A window frame - maximization problem

[Guest]

A window frame is in the shape of a semi-circle jointed to a rectangle. Find the maximum area of a window using 300cm of the framework.


My working:

Circ'ference = 2 x pi x r
perimeter = pi x r + w + 2L = 300cm
ie. pi * r + 2r + 2 L = 300cm
ie. L = 300 - pi * r - 2 * r/2

Area of rectangle will be = 2 * r * L
Area of semicircle = 1/2 pi r^2
total area = 2 * r * L + 1/2 pi r^2 ie. r( pi * r /2 + 2L)
therefore
L = 300r - 1/2 pi * r^2 - 2 * r ^2
finding its first derivative we get... 300 - pi * r - 4r
if we let that = 0 then
0 = 300 - pi * r - 4r
thus r = 300/pi + 4

We then use this in the original formula and that should answer it. Correct?

 

[galactus]

Since r is the radius of the semicircle(You could use r=x/2 also).

The perimeter of the framework is:

\(\displaystyle 4r+2y+{\pi}r=300\)

\(\displaystyle A=2ry+\frac{{\pi}r^{2}}{2}\)

Solving for y, we get:

\(\displaystyle y=\frac{300-({\pi}+4)r}{2}\)

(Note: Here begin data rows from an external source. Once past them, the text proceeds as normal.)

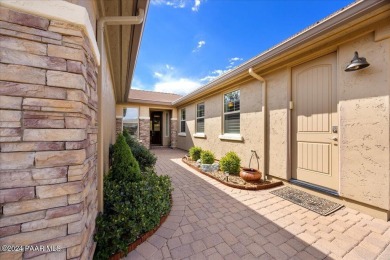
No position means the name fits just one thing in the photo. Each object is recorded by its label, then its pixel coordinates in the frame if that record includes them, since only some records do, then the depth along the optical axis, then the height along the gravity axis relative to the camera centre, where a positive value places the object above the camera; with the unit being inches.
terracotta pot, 157.6 -43.0
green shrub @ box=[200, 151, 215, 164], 216.7 -36.6
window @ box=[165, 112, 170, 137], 461.1 +16.3
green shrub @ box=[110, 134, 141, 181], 109.6 -24.8
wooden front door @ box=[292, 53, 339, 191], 123.6 +5.9
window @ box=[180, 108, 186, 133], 393.1 +23.6
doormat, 110.9 -52.1
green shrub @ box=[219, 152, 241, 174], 183.8 -37.5
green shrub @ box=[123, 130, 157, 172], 178.1 -30.6
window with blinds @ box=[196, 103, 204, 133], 308.5 +23.1
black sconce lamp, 101.1 +41.3
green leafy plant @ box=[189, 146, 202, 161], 257.0 -35.7
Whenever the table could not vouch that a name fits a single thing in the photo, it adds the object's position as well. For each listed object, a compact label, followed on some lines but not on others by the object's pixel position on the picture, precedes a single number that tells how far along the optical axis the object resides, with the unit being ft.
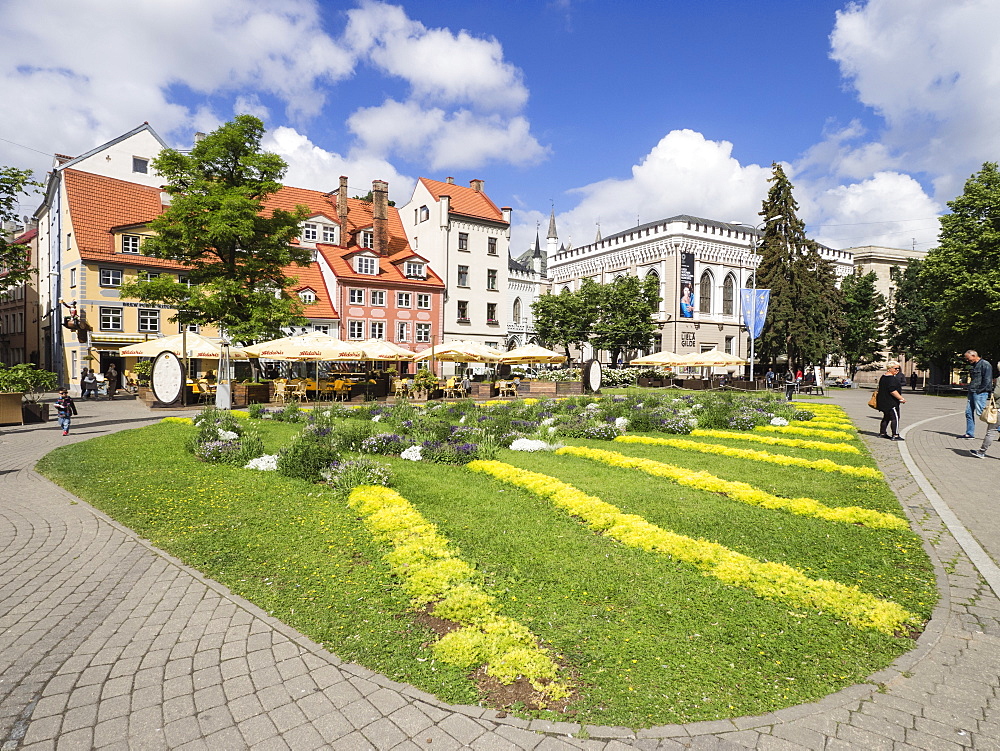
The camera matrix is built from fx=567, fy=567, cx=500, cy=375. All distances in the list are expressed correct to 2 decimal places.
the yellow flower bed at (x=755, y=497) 23.36
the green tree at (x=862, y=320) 198.18
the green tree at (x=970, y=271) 116.47
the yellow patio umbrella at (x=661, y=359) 130.31
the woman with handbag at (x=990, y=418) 38.32
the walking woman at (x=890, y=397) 46.39
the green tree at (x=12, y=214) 59.67
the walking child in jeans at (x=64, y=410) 50.42
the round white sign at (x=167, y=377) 71.46
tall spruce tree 150.41
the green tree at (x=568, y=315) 171.42
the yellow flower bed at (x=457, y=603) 12.42
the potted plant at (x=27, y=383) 58.34
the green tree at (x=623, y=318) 168.66
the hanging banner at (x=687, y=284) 187.73
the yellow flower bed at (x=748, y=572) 14.80
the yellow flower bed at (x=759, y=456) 33.23
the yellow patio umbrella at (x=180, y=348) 82.99
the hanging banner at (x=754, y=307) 101.76
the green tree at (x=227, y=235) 83.61
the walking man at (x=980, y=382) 43.65
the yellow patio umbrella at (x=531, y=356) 100.17
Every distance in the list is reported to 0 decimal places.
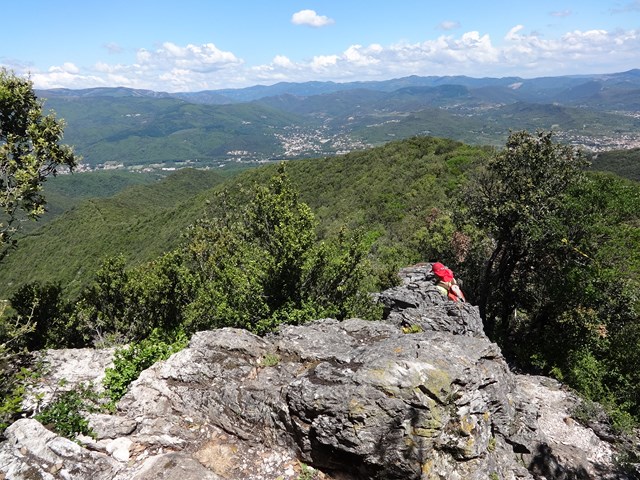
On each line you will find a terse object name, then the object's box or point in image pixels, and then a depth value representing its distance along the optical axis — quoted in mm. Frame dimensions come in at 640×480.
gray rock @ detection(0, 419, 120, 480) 7941
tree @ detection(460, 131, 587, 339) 20625
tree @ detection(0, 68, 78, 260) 15070
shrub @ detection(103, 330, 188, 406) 12023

Inserting this into the area equation, we arrive at:

\(\displaystyle \frac{600r-({\pi}+8)r^{2}}{2}\)

Take derivative:

\(\displaystyle 300-({\pi}+8)r\)

Set to 0 and solve for r, we get:

\(\displaystyle r=\frac{300}{{\pi}+8}\)

Therefore, \(\displaystyle x=y=\frac{600}{{\pi}+8}\)

 

[Guest]

i was close enough...just out by a factor of 1/2. thank you

thank you...